- MATERIAL FOR THIS TASK:
--
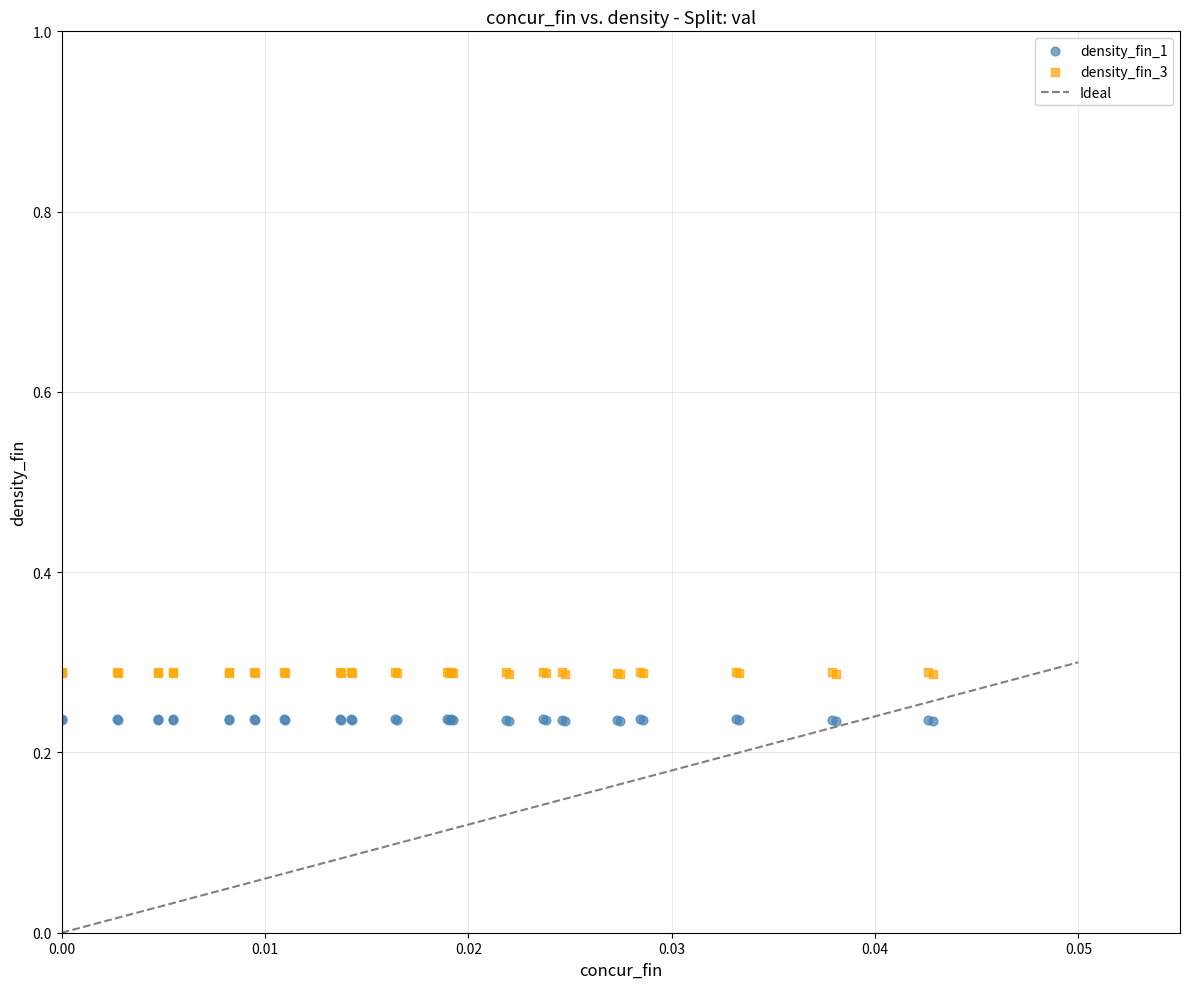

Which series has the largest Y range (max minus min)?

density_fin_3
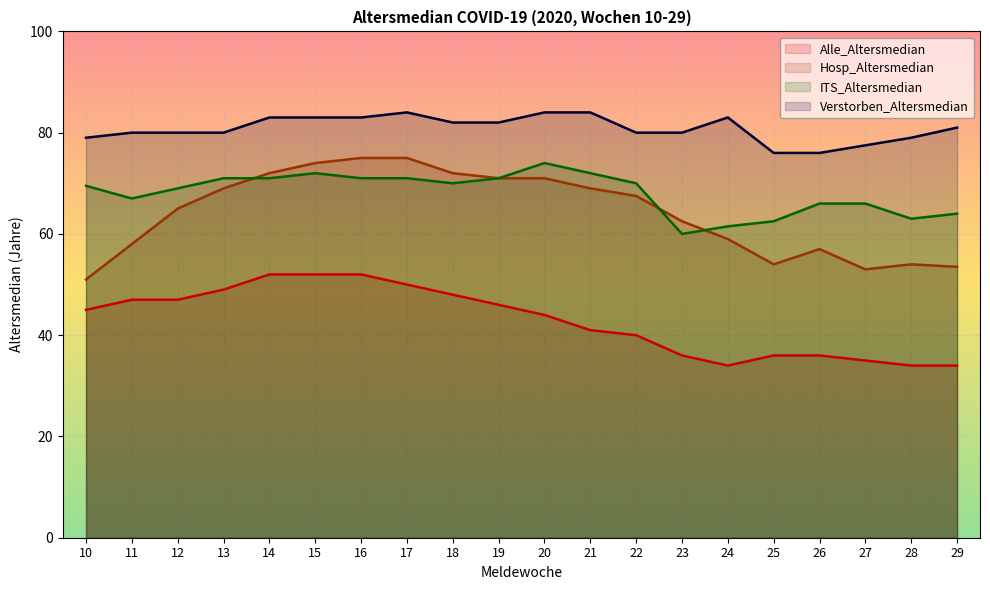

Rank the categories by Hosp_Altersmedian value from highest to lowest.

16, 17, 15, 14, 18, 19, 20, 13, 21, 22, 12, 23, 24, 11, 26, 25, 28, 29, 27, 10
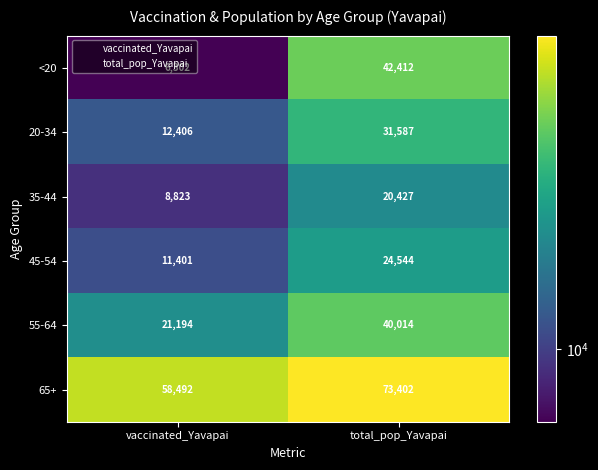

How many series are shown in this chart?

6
--
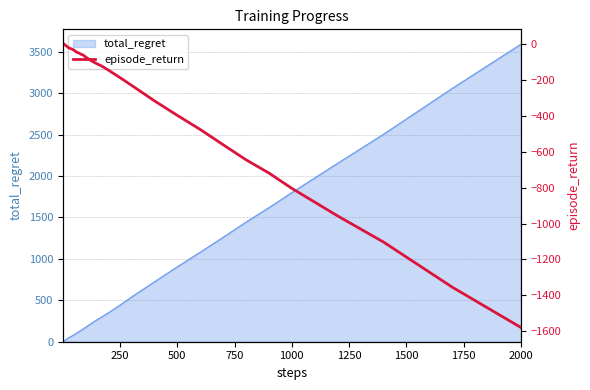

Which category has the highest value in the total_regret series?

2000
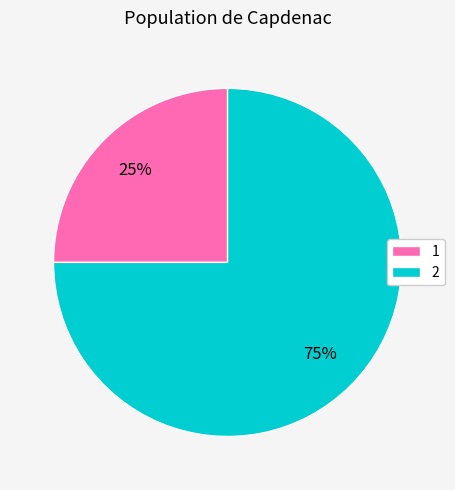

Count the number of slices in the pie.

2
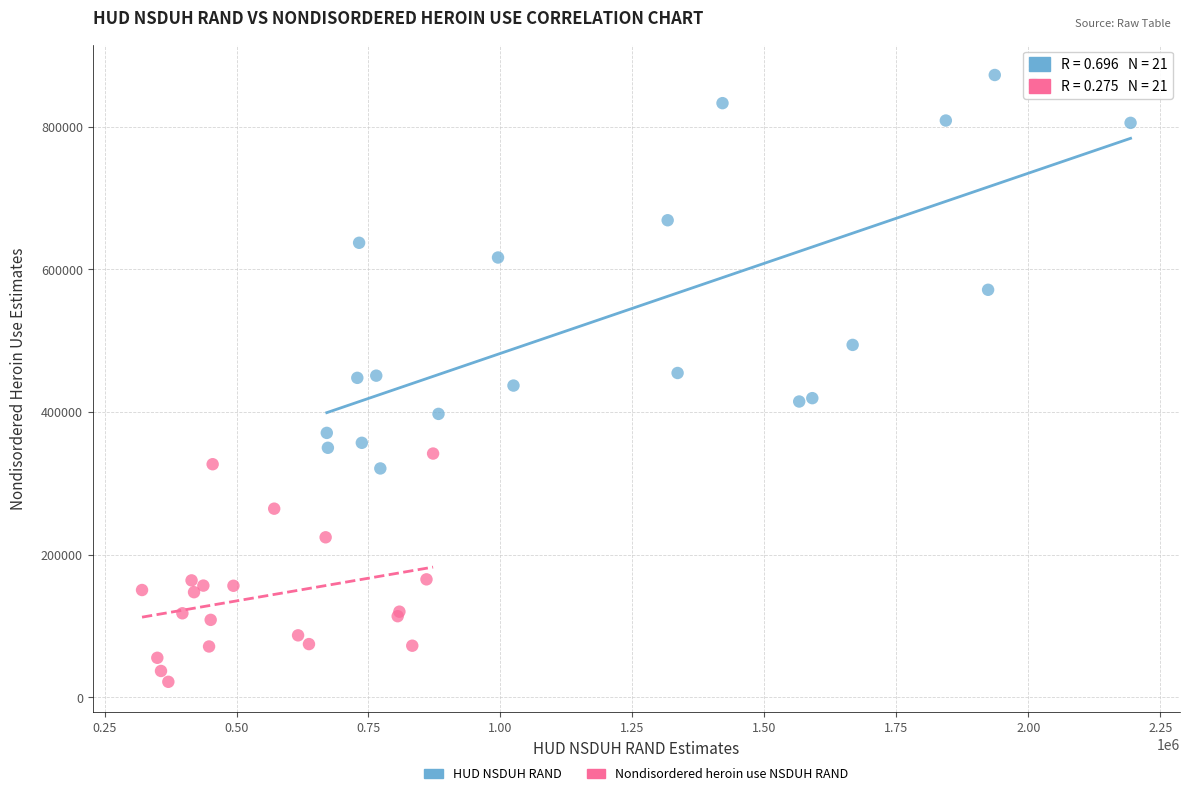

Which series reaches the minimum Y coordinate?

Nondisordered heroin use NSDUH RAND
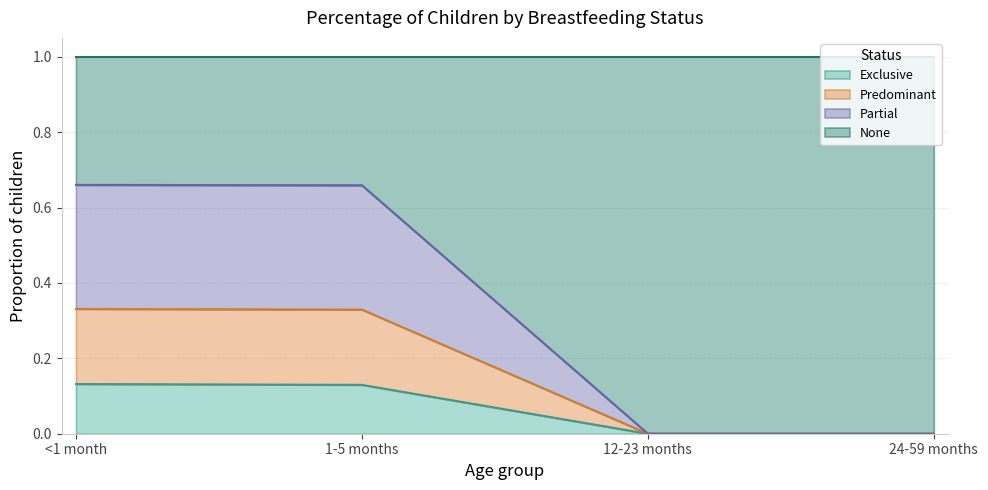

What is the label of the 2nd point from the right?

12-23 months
--
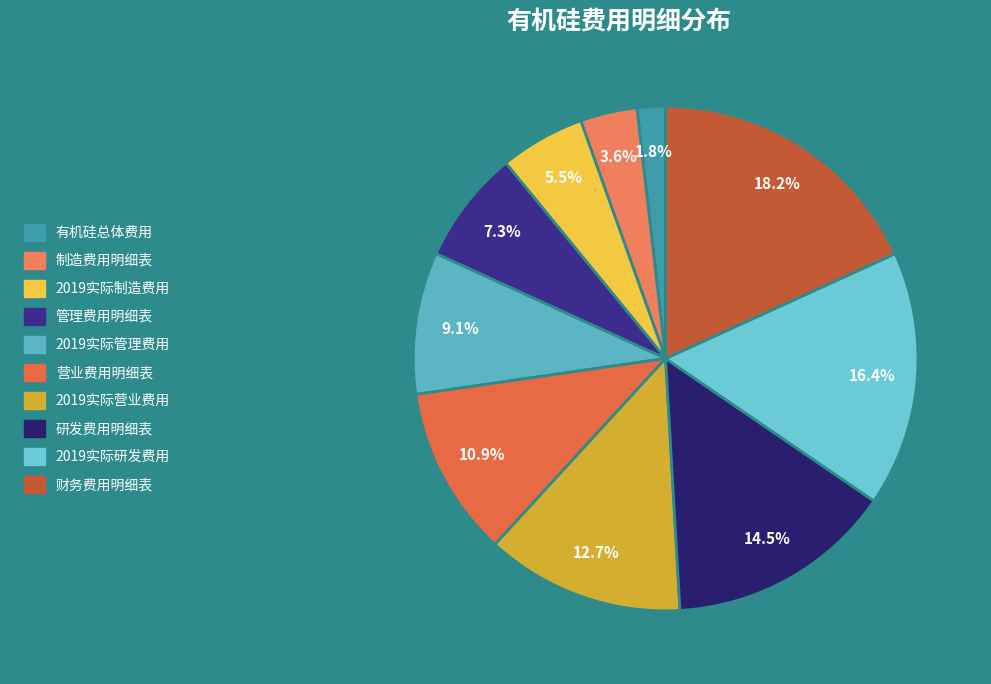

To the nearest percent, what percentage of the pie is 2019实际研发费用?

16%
--
- ASSIGNMENT:
Put the lines starting at the one containing "Nondisordered heroin use NSDUH RAND" and ending at the one containing "What is the" into a Markdown table with the columns No. and Line. Number each line, and leave out blank lines and pictures.

- TASK RESPONSE:
| No. | Line |
|---|---|
| 1 | Nondisordered heroin use NSDUH RAND |
| 2 | What is the label of the 2nd point from the right? |